Net Unrealized Appreciation and Triggering Event

I’d like to make sure I’m not missing anything. Once a triggering event happens and you want to take advantage of NUA in an employer plan, you need to make sure a “Lump Sum Distribution” of all property and funds in the plan happens in the same calendar year in order for the NUA to get the favorable tax treatment. However, as long as no intervening event happens, such as a distribution for any reason, the LSD and NUA roll out can take place many years after the triggering event–it doesn’t have to happen in the same year as the triggering event.

I assume a partial rollover from the plan to an IRA would constitute an intervening distribution.

So besides anything that might be an intervening distribution, such as an RMD, a rollover, or any other partial distribution, is there anything else that might blow the opportunity of the triggering event that happened. A loan?
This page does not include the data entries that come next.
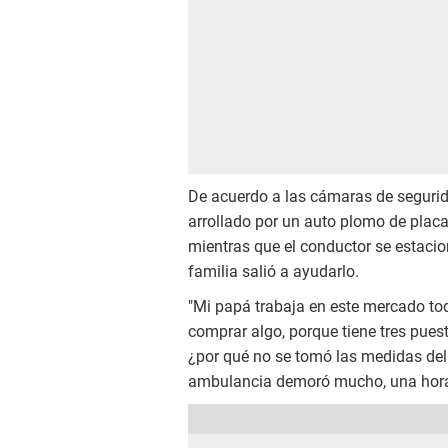
De acuerdo a las cámaras de segurid
arrollado por un auto plomo de placa
mientras que el conductor se estacio
familia salió a ayudarlo.
"Mi papá trabaja en este mercado tod
comprar algo, porque tiene tres pues
¿por qué no se tomó las medidas del 
ambulancia demoró mucho, una hora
Contributions or rollover into the plan?

Thanks in advance,

Lee



You have a good handle on this. An intervening distribution would occur only in a year following the year of the triggering event. For example, you might have a deemed distribution of a loan earlier that same year, but it would not be a problem. A contribution to the plan also could not be an intervening distribution. The typical pitfalls would be RMDs, partial distributions or partial IRA rollovers that were not part of the LSD, and the LSD did not get done before the end of that year.
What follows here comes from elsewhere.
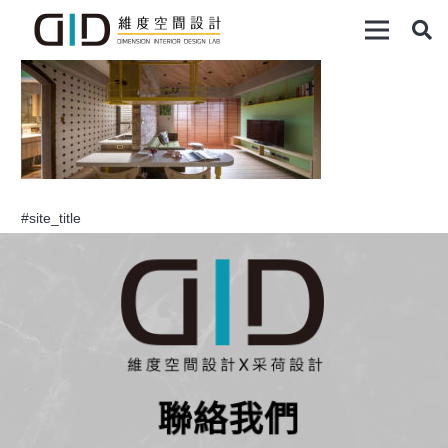
#site_title
聯絡我們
For example, if separation from service is the trigger, but if a partial distribution in a later year is taken, it wipes out the separation trigger and then the employee must wait for 59.5 for the next trigger. If someone starts RMDs, that is OK as long as they realize that they must take out the complete remaining balance before the end of that year to still have a qualifying LSD.



The IRS has never limited the time period for which a triggering event applies if there are no intervening distributions. It does seem rather strange that an LSD would be construed to occur “because the participant separates from service” if the LSD occurs 12 years later, but the time has never been a problem.

That said, the IRS will be guided by the 1099R, so the client should get confirmation that NUA will be stated in Box 6 of the 1099R in addition to confirming his taxable cost basis per share. If for some reason the plan balks with respect to the NUA, he should find out the reason for that decision.



Client completed a NUA distribution more than 60 days ago and received a 1099 showing that the amount is fully taxable. Upon inquiry he was told that he was not eligible for NUA treatment becasue there had been a deemed distribution of a loan balance after separation.  He separated 10/31/2006 and turned 59.5 on 12/23/2006.  The distribution was made in 2007 per the 2007 1099.  Are there any exceptions that would apply to him to allow NUA treatment?



If his 1099R does not include any NUA in Box 6, then there isn’t any NUA. A deemed distribution usually occurs prior to separation and it’s possible that the lump sum distribution was mishandled, but I doubt there is any chance to bring up those questions now. Didn’t client question this at the time and/or was he not provided with an explanation of the distribution at the time? If he didn’t qualify for NUA, he still could have rolled over the distribution within 60 days to eliminate the tax bill.